▸ Text shown:
★ ★ ★ ★ ★
One of the physicists in the project, Karl Wirtz, led the construction of the first research reactor (Forschungsreaktor 2, FR2) in Germany, which did not come into operation until early 1960s. This FR2 reactor was built at Kernforschungszentrum Karlsruhe (Nuclear Research Center Karlsruhe), whose research program has now diversified beyond reactor research and is now known as Forschungszentrum Karlsruhe (FZK, the host laboratory of my sabbatical). Coincidentally, there are replicas of Otto Hahn's laboratory bench at Haigerloch's Atomkeller-Museum and at the display area of FR2 at FZK. Since this work bench of the co-discoverer of nuclear fission is of historical significance, the original is kept at the Deutsche Museum in Munich.
★ ★ ★ ★ ★
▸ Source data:
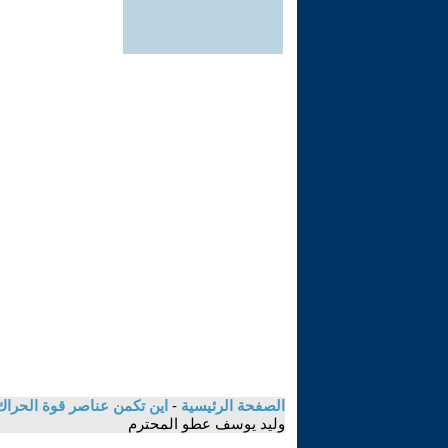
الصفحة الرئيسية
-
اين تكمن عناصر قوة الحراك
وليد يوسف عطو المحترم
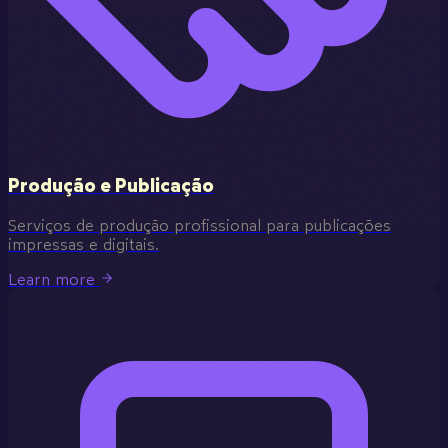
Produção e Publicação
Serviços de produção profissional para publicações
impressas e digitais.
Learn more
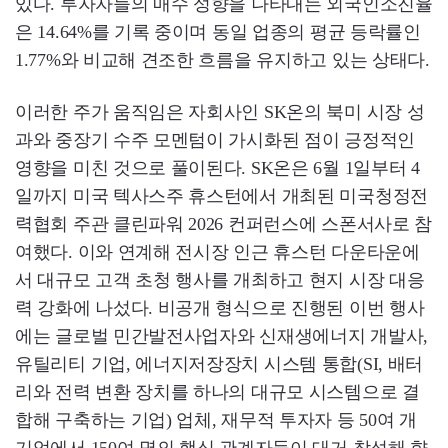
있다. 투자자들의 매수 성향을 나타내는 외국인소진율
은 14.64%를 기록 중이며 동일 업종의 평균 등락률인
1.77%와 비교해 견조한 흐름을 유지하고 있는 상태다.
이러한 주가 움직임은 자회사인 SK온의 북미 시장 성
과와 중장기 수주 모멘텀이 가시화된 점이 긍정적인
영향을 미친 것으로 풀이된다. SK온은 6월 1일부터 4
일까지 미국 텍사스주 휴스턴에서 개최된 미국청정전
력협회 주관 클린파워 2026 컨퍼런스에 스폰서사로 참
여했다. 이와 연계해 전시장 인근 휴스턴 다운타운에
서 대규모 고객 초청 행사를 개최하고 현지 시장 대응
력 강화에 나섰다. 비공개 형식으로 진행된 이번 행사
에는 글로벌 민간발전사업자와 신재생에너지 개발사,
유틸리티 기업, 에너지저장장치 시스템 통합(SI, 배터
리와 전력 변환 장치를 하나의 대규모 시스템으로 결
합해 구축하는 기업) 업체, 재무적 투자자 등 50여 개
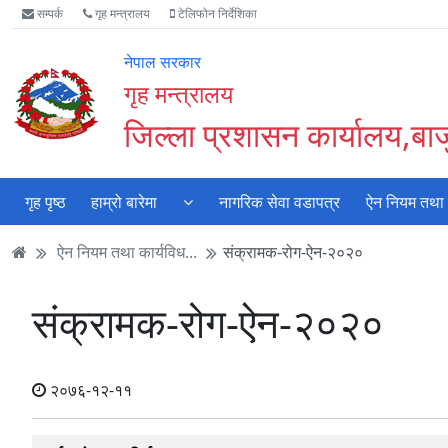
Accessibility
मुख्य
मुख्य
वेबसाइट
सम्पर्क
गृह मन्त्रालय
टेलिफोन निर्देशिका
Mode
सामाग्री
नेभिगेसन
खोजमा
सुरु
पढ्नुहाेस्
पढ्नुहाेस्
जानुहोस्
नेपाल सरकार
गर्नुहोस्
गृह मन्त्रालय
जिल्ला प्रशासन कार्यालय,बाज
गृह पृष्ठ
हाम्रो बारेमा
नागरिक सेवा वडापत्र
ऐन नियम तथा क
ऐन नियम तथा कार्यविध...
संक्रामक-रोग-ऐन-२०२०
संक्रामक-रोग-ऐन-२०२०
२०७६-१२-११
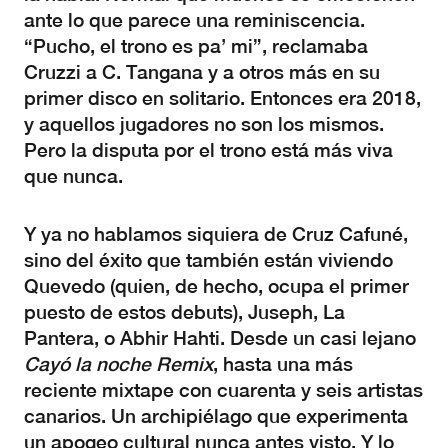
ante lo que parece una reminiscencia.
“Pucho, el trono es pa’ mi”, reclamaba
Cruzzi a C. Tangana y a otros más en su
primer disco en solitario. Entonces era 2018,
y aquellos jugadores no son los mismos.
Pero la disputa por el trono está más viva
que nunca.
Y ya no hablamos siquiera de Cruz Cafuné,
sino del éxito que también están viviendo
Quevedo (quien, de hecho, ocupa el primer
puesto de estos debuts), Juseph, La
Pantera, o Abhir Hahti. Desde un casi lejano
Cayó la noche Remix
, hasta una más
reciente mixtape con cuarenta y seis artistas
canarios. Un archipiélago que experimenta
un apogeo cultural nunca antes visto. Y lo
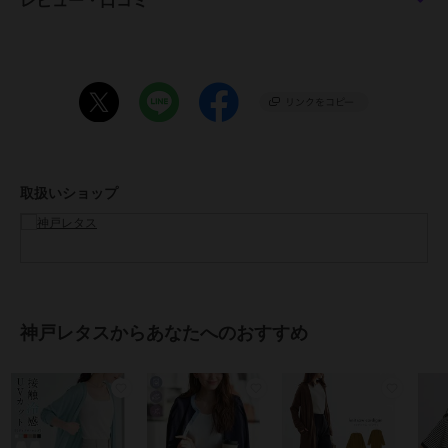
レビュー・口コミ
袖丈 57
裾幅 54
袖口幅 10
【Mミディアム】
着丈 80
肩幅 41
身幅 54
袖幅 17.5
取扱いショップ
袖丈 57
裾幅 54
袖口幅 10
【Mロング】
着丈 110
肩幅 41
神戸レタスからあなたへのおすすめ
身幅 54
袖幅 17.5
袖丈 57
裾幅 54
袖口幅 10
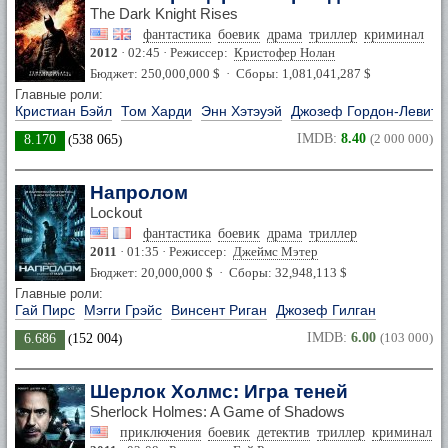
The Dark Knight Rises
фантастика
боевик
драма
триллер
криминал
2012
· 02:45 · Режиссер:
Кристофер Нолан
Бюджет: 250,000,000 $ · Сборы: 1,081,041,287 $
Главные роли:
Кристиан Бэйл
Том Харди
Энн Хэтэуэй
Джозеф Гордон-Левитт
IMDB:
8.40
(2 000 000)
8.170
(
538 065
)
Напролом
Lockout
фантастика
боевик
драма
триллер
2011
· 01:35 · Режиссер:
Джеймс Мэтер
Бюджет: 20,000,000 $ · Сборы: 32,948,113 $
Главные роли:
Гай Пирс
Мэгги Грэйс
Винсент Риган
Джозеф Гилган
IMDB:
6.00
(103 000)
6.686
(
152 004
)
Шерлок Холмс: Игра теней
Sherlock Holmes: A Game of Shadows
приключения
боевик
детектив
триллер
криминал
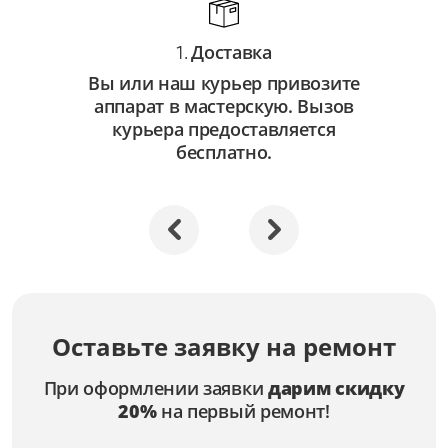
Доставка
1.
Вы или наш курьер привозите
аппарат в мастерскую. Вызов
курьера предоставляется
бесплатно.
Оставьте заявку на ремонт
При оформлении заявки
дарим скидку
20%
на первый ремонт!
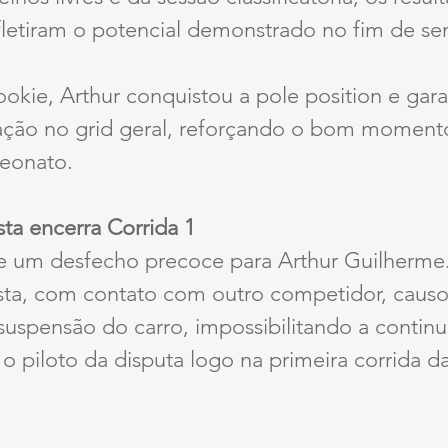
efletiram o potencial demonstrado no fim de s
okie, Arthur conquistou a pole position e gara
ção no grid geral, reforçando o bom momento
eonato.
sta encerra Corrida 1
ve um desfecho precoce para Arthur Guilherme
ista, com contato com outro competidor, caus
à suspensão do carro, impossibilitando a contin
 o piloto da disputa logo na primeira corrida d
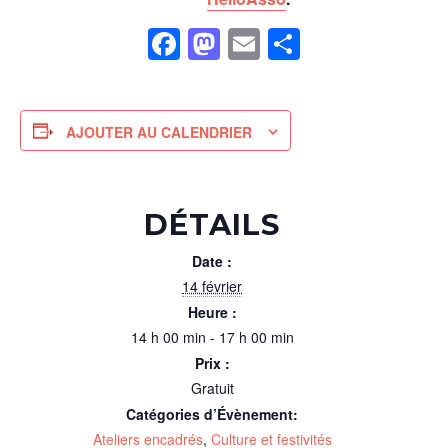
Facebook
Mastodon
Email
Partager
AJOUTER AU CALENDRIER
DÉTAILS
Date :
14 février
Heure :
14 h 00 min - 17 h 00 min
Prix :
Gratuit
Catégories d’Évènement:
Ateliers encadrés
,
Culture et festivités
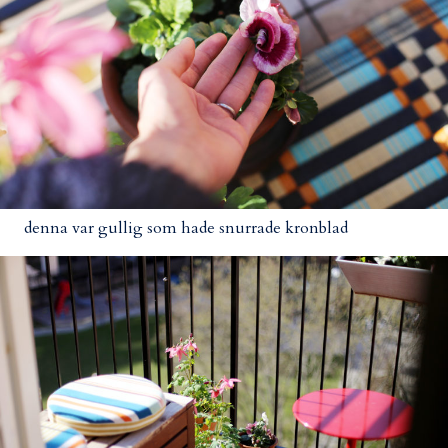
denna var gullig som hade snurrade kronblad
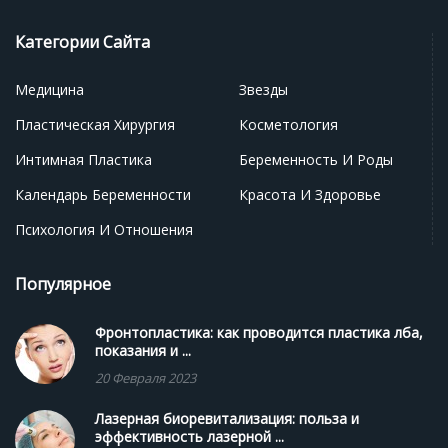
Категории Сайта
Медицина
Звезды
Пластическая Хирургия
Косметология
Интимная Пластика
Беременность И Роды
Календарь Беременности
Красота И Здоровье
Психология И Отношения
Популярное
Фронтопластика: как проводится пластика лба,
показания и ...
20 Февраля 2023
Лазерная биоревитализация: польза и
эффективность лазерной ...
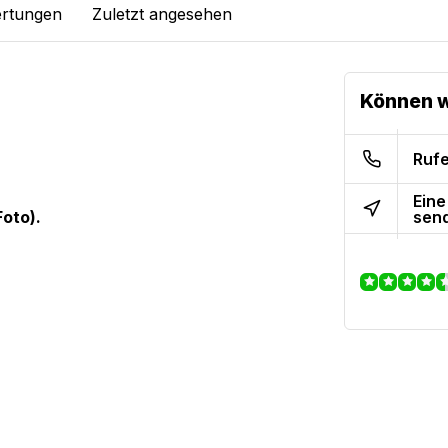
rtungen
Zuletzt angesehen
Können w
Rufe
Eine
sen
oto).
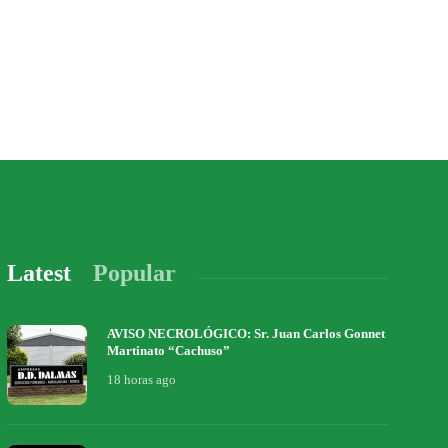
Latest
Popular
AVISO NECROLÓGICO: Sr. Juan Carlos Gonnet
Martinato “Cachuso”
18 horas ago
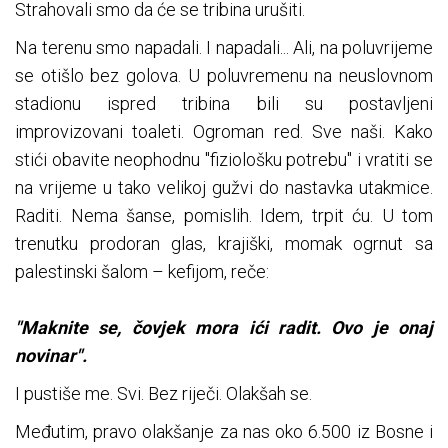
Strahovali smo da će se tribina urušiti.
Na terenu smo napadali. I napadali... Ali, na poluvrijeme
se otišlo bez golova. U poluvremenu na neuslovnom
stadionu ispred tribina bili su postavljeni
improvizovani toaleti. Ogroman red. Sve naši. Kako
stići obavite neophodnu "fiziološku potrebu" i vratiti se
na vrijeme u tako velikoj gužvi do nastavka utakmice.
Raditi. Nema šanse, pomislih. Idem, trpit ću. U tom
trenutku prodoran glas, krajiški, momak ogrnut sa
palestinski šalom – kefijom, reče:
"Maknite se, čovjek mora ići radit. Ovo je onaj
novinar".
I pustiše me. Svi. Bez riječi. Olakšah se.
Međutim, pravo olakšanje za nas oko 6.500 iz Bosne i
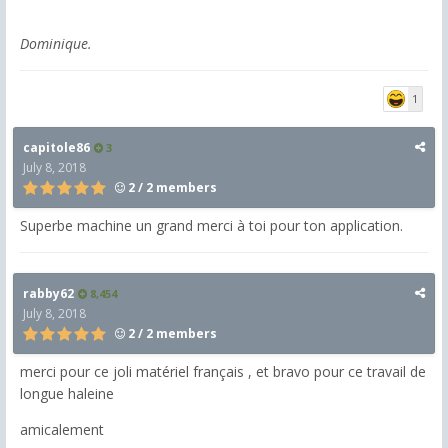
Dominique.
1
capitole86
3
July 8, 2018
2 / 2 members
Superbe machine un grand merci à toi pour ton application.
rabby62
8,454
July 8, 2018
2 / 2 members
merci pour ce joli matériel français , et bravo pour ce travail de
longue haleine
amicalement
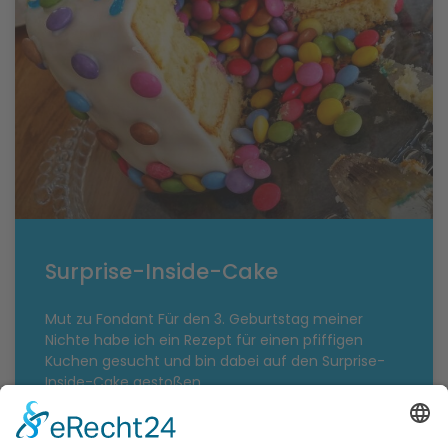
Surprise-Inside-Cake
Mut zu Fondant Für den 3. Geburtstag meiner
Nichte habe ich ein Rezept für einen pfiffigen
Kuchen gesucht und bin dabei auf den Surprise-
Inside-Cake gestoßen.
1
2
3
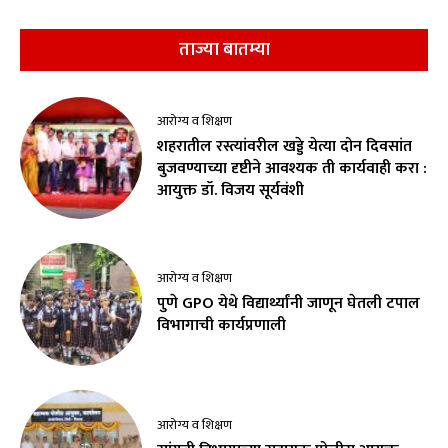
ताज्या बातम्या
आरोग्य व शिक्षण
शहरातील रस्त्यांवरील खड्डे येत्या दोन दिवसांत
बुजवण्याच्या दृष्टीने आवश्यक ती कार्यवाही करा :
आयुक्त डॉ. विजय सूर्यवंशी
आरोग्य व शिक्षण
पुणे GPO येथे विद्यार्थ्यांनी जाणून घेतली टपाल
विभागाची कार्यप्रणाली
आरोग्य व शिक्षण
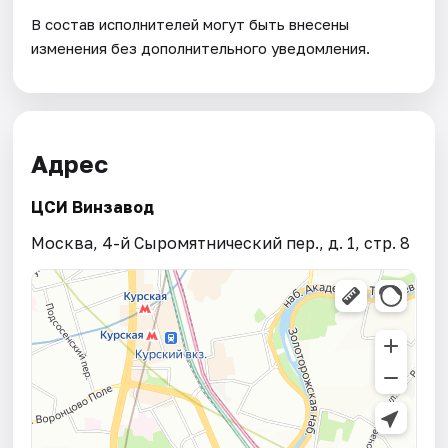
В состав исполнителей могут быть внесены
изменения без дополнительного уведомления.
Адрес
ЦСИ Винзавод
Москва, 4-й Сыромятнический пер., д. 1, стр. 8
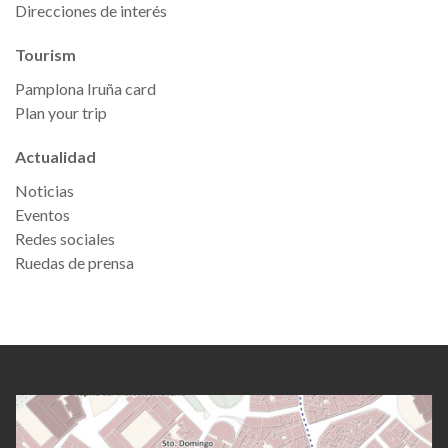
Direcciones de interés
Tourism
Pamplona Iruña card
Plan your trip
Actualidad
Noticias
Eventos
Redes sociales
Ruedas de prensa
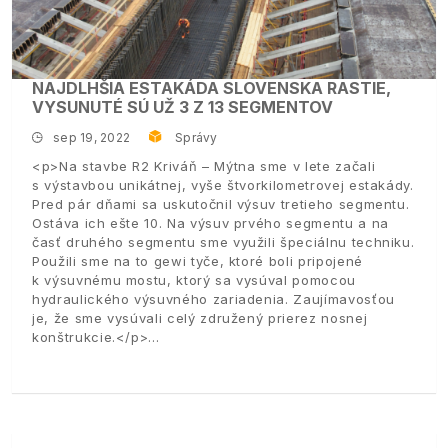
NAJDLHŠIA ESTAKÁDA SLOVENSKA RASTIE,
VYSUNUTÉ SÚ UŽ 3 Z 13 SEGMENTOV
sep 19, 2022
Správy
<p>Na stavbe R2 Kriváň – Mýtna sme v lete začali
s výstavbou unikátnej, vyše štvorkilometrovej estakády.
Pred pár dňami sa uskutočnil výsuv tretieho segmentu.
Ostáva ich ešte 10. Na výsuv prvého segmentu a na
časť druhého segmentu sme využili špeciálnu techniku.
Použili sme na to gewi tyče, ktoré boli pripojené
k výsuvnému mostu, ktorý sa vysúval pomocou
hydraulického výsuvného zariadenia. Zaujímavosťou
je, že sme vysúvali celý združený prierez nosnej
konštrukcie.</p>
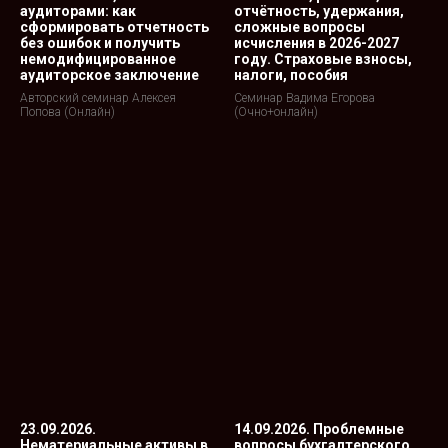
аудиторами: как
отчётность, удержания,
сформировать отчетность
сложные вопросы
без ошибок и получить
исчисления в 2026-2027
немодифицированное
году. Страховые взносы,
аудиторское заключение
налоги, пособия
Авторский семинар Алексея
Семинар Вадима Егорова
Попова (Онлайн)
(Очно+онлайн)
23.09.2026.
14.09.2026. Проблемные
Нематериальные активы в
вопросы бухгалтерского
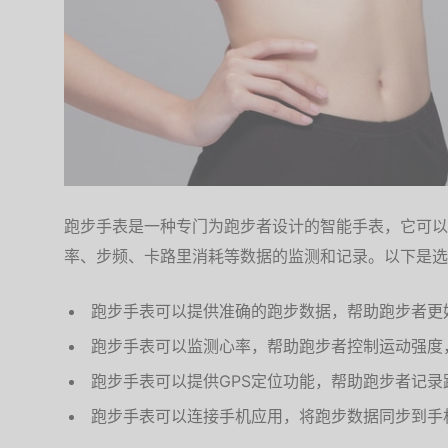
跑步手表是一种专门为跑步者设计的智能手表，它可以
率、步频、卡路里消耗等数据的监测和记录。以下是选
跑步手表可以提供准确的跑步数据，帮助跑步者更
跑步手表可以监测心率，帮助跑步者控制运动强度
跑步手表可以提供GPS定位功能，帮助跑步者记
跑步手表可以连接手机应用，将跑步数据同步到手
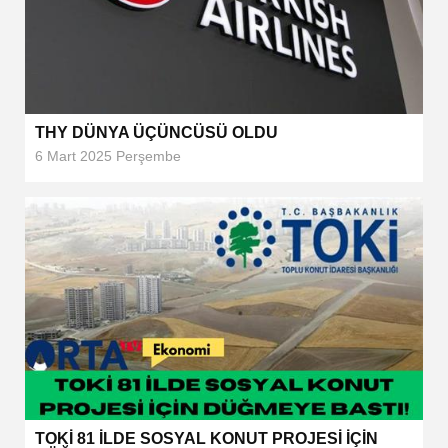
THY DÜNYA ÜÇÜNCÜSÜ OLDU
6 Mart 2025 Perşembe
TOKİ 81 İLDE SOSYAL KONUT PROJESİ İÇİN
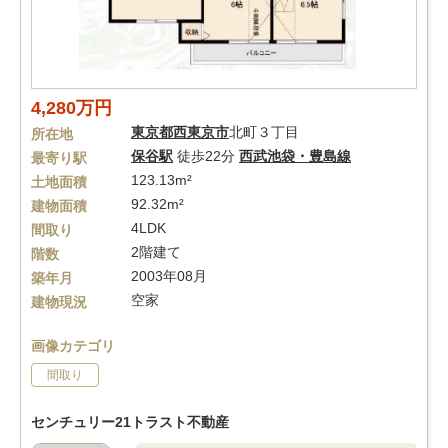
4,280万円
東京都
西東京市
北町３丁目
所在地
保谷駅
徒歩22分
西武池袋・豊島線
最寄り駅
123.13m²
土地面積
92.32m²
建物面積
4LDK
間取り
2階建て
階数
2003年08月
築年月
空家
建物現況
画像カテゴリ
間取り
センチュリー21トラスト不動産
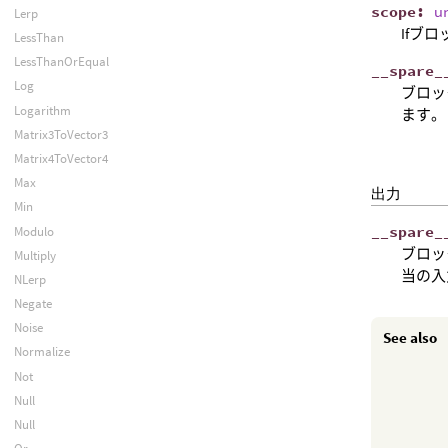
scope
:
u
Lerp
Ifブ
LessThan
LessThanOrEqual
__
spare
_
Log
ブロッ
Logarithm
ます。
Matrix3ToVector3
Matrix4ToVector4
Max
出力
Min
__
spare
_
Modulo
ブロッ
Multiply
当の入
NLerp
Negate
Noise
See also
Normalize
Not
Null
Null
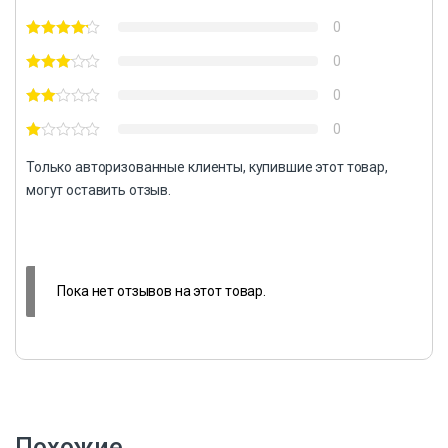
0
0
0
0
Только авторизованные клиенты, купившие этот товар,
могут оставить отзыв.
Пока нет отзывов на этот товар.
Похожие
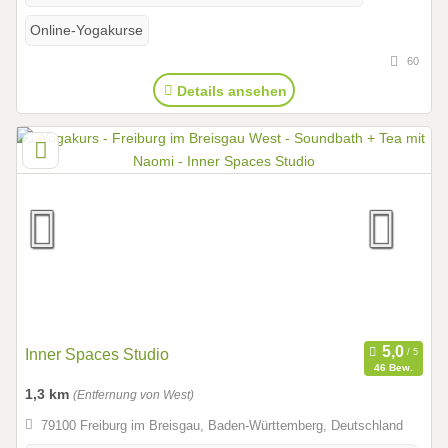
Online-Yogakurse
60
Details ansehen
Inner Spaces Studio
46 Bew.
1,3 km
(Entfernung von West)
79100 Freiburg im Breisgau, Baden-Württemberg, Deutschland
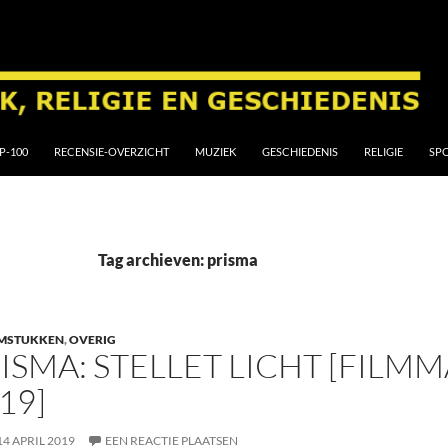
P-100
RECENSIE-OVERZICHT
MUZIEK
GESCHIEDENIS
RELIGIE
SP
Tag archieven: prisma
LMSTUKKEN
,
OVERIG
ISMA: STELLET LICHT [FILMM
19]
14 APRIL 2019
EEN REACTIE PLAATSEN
★ ★ ★ ★ ★
▸ What you should do: Quote the passage on the FR2 research reactor and Otto Hahn's laboratory bench word for word, in full.

▸ Response to this task:
One of the physicists in the project, Karl Wirtz, led the construction of the first research reactor (Forschungsreaktor 2, FR2) in Germany, which did not come into operation until early 1960s. This FR2 reactor was built at Kernforschungszentrum Karlsruhe (Nuclear Research Center Karlsruhe), whose research program has now diversified beyond reactor research and is now known as Forschungszentrum Karlsruhe (FZK, the host laboratory of my sabbatical). Coincidentally, there are replicas of Otto Hahn's laboratory bench at Haigerloch's Atomkeller-Museum and at the display area of FR2 at FZK. Since this work bench of the co-discoverer of nuclear fission is of historical significance, the original is kept at the Deutsche Museum in Munich.